Consensus Breakout Notes

Owned by Medha Parlikar (Unlicensed)
Last updated: Apr 15, 2018
3 min read


Open Questions:


  • Weights are derived from the hashes
  • No mention of tie breaking property
  • How many races should be allowed to be decided in a single block?
  • What is the synchronicity constraint to prevent a censorship attack (ignores message)
  • Question around paying out of transaction fees where they are delayed.  If fees exceed the validator's stake, then the validator could just walk.  (May require adding a portion of the fees to the bond, bond is held on to for 30 days, etc..)
  • What is the validator rotation / assignment?



Manual versus Automatic Finality

 - the method for enforcing automatic finality is less forgiving.  

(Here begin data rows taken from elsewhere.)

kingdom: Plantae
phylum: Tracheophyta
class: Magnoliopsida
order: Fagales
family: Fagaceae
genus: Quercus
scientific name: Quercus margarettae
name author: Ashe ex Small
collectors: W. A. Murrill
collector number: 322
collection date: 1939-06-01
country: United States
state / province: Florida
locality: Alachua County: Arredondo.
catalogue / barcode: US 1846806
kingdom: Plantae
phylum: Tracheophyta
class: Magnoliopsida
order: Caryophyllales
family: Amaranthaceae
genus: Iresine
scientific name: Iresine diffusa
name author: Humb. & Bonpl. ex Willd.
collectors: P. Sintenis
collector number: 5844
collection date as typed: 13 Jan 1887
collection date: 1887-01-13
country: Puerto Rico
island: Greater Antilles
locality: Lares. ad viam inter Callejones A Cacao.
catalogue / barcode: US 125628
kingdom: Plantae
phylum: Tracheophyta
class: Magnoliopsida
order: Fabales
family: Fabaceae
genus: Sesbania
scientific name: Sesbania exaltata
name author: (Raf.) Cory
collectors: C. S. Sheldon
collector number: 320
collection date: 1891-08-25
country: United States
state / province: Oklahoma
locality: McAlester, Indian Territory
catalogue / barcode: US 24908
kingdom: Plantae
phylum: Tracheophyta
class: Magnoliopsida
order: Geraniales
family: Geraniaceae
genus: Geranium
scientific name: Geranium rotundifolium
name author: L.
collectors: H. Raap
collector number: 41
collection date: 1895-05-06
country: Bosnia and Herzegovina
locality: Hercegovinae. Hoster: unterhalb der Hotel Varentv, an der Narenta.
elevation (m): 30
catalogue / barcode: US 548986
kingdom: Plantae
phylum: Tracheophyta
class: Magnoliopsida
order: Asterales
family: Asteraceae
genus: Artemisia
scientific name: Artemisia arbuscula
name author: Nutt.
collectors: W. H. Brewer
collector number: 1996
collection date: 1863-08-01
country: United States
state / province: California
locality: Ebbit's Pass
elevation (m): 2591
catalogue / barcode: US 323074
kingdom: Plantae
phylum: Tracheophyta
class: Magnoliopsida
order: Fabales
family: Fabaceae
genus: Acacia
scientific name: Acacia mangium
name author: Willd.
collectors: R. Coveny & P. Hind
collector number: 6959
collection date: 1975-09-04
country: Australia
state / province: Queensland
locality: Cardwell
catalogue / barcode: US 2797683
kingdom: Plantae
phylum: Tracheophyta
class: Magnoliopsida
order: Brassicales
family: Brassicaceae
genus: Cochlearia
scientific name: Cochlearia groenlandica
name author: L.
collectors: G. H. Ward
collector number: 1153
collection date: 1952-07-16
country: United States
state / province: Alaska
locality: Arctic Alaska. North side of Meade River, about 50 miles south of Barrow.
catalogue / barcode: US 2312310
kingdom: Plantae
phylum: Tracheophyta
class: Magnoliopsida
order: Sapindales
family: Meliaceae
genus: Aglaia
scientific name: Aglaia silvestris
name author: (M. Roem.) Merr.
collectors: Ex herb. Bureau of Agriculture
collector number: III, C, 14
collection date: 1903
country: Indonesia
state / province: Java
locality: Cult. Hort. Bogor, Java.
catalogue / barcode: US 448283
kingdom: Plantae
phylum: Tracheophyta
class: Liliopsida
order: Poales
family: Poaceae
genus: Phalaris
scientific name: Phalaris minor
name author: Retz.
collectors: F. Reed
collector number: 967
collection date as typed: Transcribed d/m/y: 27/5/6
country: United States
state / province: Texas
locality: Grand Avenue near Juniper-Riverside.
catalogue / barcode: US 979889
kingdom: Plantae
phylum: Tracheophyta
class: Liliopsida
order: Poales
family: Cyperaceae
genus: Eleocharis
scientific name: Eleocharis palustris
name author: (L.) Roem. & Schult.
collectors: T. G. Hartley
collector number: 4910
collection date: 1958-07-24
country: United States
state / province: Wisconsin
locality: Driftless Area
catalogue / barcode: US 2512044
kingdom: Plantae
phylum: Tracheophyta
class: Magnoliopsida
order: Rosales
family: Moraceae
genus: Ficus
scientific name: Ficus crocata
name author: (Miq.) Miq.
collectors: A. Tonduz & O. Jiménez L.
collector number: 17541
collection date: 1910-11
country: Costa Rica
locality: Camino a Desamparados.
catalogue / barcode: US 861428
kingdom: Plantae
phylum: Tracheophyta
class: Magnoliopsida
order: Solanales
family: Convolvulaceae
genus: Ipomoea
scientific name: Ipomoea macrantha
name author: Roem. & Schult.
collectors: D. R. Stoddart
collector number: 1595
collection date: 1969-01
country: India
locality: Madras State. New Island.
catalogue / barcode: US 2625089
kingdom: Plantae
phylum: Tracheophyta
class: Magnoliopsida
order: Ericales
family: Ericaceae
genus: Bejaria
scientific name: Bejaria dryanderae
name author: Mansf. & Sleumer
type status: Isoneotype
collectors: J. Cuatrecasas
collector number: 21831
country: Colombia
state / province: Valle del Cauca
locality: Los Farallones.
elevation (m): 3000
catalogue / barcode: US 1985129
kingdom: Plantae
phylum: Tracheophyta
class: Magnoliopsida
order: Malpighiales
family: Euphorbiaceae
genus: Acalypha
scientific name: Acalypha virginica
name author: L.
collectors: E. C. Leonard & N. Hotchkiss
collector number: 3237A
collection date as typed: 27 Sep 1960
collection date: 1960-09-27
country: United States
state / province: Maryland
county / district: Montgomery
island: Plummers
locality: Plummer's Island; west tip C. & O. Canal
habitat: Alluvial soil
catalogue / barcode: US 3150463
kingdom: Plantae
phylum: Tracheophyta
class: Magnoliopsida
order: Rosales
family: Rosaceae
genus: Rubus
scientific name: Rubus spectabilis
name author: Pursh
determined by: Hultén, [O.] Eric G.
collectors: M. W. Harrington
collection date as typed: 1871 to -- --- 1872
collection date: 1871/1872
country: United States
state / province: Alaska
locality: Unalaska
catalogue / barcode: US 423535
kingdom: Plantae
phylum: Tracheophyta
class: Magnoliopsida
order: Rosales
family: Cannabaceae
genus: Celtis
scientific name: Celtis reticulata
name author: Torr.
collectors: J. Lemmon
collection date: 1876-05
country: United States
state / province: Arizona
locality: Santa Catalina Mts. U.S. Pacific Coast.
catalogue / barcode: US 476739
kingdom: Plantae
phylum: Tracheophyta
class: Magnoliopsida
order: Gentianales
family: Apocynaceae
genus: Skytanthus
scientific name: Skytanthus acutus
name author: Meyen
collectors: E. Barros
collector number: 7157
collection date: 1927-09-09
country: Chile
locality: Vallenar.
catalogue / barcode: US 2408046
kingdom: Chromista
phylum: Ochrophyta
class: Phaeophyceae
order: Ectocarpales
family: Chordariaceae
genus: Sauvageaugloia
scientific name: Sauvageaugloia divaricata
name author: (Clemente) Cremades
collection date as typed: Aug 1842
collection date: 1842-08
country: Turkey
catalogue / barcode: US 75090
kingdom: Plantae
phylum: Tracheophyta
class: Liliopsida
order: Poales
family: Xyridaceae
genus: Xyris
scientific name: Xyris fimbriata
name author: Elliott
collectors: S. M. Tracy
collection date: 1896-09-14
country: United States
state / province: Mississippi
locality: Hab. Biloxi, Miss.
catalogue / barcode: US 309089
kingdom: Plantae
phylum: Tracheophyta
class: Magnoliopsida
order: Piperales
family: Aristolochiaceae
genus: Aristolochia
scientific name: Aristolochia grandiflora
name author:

  • How many races should be allowed to be decided in a single block?
    • Greg's feeling is that we should go wide and not deep.  Greg only wants to go 1 deep.  Mike asks why not?
      • Going deep let's more code to interact with it, making it more 'fair'.
      • may have to persist phlo beyond a single block. - non issue.  Open question about whether phlo persists across blocks per computation.
      • Program execution goes over multiple blocks, and may take longer.
  •  
    • Run to quiescence - we have an idea of what it means to run to termination.  we can have Phlo refunds.  This model is preferable.
      • Its not one validator gets to choose.  It's 1 trace, but the network agrees on the trace via consensus.
      • If you are willing to race- you shouldn't care.  
    • Going wide -gives you the opportunity to get more clients - other parties.  Non determinism is not fair.
    • It is preferable to have the races go deep.  This makes data feed harder.  Still trying to resolve this.


  • Validators are accepted when a particular block hash is in their justification.  May and Must - at a further height.
    • Each region has to publish it's cost function - changed the cost function after a point
      • Accept in protocol fault tolerance associated with validator rotation.
      • In accepting a new validator - propose that the validator provide a fee to the existing validator pool.
      • Staking rev.


  • Greg argues for a minimum number of validators.
    • Vlad argues that a low security shard attacks the security of the network.
    • May opt to randomly assign validators to regions.


  • Validator rotation, have to have a 'superblock' at the root namespace, where at some point all the validators have to synchronize.  At this point the assignment of validator to shards with be rotated.
    • How do you add validators?
    • How does it happen on particular namespaces within them and between them?
    • Introduce a new justification edge to validator change blocks in the top space.  This gives the right to a validator to propose blocks.


  • Any joined namespaces will have the WORST properties of the joins.
  • Graph needs to be well connected.  Regions need to be reasonably well connected.  



  • What is the synchronicity constraint to prevent a censorship attack (ignores message)
    • Censorship rejection via censorship scores - Vitalik's paper.


  • Question around paying out of transaction fees where they are delayed.  If fees exceed the validator's stake, then the validator could just walk.  (May require adding a portion of the fees to the bond, bond is held on to for 30 days, etc..)
    • Validator is in the green - Cost of the initial stake, fees as a percentage of their stake, 
    • If someone wants to take over, they have to buy out all the validator.
    • Maximize the cost of attack, maximize the amount of coin they need to purchase.
    • tradeoff - have to pay the validators out, at some rate relative to the stake they have put in.   Possible reduction of entry fees by providing a loan to reduce the cost.  Possibly just pay out the fees immediately.  Fees are already small compared to the disincentive to losing the deposit. 
    • Validators are going to bond based upon their expected return, Profitable regions will have more validators bonding.  Revenue  divided by interest rate = amount bonded.
    • Fees increase your stake - Kyle - consider the issue of cartels. 



Cost Open questions

Quiescence - The state is a Rholang term that has no further reductions.  That is quiescence - (Eager reduction)


Discussed the possibliity of refilling on Gas - concurrency concerns & inconsistency.

Example: transfer a balance, fail to decrement the sending account, then request a phlo refill - which you never execute.

We want to say that certain things do happen or don't happen.



Regions setting their own cost model

  • Changing the cost model has to be agreed upon globally.   Same as the validator rotation.
  • Cost model changes should be slow.  
    • People buying capital, they will want everything stable.
  • Updating the cost model - who pays for the change?






  • Paying out Validators - 

Cost of running 


If there are namespaces / regions where there are a few validators, a person can opt to write their contract and deploy it into a region where these regions are joined.  Then you can compare the answer you get back on the join, versus the answer we get back in  each of the regions.  If the answer doesn't match, you slash.